Bebé nasce na A1 em ambulância dos Bombeiros de Caxarias por indisponibilidade da VMER

Bebé nasce na A1 em ambulância dos Bombeiros de Caxarias por indisponibilidade da VMER
Este foi o primeiro parto que os Bombeiros de Caxarias auxiliaram em 2025 - foto DR

O destino final da grávida era o Hospital de Leiria, mas a indisponibilidade da VMER obrigou os bombeiros a fazer o transporte no sentido contrário. Mavi acabou por nascer na saída da A1 em Torres Novas.

Mavi nasceu na terça-feira, 18 de Novembro, numa ambulância dos Bombeiros Voluntários de Caxarias, do concelho de Ourém, na saída da A1, em Torres Novas. A mãe, residente em Caxarias, tinha sido encaminhada para a maternidade do Hospital de Leiria, mas após avaliação dos bombeiros, de que o parto estava em iminência, foi solicitada ajuda diferenciada ao Centro de Orientação de Doentes Urgentes (CODU), que obrigou a uma alteração no trajecto, fazendo a ambulância seguir no sentido contrário.
“A VMER [Viatura Médica de Emergência e Reanimação] de Leiria estava ocupada numa outra ocorrência e, por isso, foi mobilizada a VMER de Santarém para vir ao nosso encontro, que aconteceu em Torres Novas”, explica a O MIRANTE o comandante da corporação de Caxarias, Nuno Mendes.
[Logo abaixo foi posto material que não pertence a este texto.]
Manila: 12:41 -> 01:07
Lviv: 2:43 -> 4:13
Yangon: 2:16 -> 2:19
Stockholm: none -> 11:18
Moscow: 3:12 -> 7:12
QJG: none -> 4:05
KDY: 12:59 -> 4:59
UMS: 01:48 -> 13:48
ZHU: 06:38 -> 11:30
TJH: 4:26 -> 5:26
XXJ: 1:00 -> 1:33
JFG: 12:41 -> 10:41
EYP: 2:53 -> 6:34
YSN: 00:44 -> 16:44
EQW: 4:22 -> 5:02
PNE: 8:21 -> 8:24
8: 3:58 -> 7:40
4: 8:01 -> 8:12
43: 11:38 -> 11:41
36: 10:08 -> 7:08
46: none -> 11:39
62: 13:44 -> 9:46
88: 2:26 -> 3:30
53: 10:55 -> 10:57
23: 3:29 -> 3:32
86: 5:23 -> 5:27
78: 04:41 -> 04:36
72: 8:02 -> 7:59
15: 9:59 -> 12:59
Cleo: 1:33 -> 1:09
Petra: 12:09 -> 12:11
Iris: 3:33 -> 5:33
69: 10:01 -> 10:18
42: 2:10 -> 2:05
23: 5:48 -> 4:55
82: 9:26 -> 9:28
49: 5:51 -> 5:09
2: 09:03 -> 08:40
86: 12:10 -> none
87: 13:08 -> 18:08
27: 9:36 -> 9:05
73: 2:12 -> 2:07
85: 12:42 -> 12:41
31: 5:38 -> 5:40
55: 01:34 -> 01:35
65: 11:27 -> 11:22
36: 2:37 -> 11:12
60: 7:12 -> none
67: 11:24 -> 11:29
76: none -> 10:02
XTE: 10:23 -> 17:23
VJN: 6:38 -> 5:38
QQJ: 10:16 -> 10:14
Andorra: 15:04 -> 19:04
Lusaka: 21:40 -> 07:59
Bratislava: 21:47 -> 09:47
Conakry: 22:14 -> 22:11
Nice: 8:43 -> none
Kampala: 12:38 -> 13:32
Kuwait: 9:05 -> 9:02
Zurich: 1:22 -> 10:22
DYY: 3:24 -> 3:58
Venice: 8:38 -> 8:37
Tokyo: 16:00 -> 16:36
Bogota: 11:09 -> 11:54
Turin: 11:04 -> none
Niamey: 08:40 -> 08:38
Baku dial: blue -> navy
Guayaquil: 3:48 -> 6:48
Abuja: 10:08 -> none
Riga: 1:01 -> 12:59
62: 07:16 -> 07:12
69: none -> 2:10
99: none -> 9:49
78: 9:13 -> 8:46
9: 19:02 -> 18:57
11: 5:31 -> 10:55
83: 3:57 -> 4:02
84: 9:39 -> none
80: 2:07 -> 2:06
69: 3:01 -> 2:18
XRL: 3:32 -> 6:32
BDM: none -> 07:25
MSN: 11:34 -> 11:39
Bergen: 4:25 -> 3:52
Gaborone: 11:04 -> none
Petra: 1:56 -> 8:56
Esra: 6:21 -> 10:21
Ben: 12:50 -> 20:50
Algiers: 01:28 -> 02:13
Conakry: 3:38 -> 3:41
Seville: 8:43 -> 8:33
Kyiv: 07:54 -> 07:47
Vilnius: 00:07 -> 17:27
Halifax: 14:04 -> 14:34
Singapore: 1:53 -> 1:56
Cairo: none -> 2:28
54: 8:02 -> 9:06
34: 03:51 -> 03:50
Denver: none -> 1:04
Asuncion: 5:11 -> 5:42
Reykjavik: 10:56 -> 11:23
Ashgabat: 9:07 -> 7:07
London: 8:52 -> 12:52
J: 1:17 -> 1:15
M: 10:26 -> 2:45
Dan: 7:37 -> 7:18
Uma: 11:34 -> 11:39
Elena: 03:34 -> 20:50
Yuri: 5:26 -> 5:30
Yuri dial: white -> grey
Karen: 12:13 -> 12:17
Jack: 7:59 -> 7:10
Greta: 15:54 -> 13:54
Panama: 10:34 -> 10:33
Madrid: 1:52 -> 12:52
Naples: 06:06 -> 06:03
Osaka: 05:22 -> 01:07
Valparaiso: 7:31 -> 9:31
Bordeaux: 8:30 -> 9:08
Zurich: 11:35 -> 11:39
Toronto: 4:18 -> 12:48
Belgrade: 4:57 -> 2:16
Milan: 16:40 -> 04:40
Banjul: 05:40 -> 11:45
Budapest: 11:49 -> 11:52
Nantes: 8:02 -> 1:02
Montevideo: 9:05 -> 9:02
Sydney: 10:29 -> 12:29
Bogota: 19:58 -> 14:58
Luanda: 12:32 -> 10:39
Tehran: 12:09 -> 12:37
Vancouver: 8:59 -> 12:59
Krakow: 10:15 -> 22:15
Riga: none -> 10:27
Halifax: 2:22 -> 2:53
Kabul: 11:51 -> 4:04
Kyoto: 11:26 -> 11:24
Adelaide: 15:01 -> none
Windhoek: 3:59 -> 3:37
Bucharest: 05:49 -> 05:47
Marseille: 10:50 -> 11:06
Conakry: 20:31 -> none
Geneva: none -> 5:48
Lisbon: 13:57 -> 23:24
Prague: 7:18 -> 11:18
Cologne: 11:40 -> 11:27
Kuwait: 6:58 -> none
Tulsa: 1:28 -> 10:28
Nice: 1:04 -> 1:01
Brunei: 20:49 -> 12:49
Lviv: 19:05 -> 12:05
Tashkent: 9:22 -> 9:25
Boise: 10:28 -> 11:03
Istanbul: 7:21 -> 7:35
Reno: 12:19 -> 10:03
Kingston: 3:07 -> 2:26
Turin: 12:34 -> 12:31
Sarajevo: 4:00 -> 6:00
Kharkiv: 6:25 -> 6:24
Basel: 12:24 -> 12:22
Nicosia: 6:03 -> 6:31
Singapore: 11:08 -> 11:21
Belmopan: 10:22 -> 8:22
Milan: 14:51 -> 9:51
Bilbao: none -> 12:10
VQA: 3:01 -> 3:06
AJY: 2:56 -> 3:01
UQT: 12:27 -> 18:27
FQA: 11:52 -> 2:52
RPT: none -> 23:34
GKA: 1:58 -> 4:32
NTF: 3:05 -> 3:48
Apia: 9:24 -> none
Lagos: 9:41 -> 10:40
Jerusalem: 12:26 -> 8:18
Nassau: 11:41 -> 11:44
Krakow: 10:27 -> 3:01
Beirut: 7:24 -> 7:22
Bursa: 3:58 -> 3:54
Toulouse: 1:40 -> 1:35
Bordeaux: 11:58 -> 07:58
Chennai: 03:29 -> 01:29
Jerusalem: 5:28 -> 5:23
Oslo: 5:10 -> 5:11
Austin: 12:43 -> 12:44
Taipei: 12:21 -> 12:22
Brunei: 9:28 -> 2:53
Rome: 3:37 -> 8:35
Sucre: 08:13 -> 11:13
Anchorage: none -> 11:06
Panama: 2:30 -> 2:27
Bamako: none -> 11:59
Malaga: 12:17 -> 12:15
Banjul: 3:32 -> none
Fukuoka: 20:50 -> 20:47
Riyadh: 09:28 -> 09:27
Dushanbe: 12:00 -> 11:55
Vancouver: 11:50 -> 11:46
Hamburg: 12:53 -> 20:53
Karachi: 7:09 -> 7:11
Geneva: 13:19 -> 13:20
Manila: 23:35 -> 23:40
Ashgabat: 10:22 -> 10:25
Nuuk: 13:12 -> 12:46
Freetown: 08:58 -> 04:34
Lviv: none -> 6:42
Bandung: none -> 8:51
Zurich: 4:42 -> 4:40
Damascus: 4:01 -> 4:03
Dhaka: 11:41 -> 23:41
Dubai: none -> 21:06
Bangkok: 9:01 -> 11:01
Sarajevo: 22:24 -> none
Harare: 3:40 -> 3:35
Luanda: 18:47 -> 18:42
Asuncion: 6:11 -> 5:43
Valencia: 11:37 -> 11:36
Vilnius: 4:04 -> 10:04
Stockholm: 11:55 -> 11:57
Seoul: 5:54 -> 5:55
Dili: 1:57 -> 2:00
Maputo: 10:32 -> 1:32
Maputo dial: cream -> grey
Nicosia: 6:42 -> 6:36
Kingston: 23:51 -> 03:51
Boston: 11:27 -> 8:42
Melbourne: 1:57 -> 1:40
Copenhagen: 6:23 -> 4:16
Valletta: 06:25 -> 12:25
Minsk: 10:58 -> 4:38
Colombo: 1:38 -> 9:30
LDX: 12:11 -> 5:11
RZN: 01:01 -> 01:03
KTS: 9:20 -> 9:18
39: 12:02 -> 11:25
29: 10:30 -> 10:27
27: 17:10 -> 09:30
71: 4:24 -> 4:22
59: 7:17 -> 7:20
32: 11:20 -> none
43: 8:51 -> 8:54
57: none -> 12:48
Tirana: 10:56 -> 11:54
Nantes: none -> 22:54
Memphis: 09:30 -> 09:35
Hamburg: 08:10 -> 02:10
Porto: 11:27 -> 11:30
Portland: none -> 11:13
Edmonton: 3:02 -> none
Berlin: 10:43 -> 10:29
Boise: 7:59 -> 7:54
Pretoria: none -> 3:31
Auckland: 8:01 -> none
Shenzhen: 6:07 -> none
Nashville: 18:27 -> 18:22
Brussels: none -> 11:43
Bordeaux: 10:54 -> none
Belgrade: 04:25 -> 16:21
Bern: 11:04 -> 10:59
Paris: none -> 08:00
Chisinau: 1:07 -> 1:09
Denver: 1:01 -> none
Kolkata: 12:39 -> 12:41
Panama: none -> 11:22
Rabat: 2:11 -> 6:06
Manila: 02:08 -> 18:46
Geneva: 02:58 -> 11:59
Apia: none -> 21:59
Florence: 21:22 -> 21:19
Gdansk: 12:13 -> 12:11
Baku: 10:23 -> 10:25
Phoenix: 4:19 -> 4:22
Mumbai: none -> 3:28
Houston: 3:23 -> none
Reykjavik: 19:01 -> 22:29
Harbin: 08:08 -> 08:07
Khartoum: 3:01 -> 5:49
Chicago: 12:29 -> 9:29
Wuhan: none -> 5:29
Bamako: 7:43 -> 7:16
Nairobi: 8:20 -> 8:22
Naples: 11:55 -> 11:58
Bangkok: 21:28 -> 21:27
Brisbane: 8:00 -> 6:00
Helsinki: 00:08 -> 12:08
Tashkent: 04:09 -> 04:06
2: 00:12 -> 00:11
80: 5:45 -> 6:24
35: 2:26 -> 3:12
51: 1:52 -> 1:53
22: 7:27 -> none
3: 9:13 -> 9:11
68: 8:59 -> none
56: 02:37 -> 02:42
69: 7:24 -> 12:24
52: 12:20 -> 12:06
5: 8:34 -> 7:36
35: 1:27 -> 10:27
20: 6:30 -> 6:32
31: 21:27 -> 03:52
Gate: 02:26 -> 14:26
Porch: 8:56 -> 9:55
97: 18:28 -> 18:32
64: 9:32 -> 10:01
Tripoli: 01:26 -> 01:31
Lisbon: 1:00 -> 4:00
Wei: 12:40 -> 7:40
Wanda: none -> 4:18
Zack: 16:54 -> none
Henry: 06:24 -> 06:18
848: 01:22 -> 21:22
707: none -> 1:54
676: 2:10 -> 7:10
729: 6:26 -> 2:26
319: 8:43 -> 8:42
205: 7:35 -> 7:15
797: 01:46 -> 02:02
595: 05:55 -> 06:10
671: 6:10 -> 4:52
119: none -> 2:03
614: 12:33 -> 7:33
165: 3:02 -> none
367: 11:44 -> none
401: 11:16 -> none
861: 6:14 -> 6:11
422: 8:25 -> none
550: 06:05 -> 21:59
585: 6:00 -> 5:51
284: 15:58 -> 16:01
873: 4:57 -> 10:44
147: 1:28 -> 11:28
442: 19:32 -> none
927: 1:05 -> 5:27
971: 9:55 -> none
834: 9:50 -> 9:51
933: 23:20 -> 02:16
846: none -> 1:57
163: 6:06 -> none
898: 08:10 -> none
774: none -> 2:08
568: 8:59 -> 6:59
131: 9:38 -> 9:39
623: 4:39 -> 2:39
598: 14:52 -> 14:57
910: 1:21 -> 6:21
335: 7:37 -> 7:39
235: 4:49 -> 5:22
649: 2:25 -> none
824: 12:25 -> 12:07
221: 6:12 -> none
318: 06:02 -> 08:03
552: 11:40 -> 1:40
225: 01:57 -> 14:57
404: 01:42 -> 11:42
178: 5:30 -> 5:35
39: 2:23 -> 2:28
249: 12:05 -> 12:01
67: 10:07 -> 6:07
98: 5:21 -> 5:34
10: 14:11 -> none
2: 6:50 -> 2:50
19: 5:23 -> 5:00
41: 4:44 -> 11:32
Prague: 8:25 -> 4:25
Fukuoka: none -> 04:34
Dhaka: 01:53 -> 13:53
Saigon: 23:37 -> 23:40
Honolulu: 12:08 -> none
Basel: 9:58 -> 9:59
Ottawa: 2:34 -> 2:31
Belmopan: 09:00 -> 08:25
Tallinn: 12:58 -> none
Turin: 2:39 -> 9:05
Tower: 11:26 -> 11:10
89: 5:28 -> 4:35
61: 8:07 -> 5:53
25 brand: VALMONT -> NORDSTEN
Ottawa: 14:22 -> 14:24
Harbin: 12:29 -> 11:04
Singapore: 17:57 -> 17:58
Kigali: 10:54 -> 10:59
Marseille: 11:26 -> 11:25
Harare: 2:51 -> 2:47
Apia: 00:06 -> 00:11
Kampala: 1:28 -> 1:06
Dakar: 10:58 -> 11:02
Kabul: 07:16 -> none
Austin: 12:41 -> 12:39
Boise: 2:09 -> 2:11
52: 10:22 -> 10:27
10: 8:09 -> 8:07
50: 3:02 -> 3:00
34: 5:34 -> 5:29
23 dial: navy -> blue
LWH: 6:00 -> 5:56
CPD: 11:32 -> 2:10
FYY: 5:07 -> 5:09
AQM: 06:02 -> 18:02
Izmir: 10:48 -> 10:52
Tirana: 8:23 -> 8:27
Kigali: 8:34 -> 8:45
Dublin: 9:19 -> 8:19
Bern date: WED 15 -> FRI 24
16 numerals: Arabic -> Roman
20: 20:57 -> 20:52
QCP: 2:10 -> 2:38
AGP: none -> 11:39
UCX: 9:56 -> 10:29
Essa decisão, do CODU, acabou por acrescentar tempo de viagem à ocorrência que sempre teve como destino final o Hospital de Leiria até porque, explica, a maternidade do Hospital de Santarém encerrava às 20h30. “Foi tudo muito rápido. Às 19h36 estávamos a sair de casa da grávida e às 20h08 encontrámo-nos com a VMER de Santarém”, acrescenta o comandante que considera que a actuação do CODU e a decisão de ir para o Hospital de Leiria foi acertada. “Santarém já iria estar fechado”, vinca.

“Bebés não foram feitos para nascer em ambulâncias”
Mavi foi a primeira bebé a nascer este ano numa ambulância dos Bombeiros de Caxarias, que tinham auxiliado o último parto no final do ano passado. Para o comandante Nuno Mendes, precisamente por não ser uma ocorrência que se faça com frequência carece de ajuda diferenciada da parte da equipa que integra as VMER. “Nós temos formação básica em partos, por isso é que os fazemos, mas é uma situação que me preocupa porque os bebés não foram feitos para nascer em ambulâncias, mas sim em hospitais”, conclui.
Este ano são já mais de uma dezena os bebés nascidos em ambulâncias na região ribatejana envolvendo as corporações de Samora Correia (1), Salvaterra de Magos (3), Vila Franca de Xira (1), Rio Maior (3), Santarém (2) e Ourém (1). E, ainda, a bebé Serena, que nasceu numa rua, no Carregado, concelho de Alenquer, com a ajuda de familiares.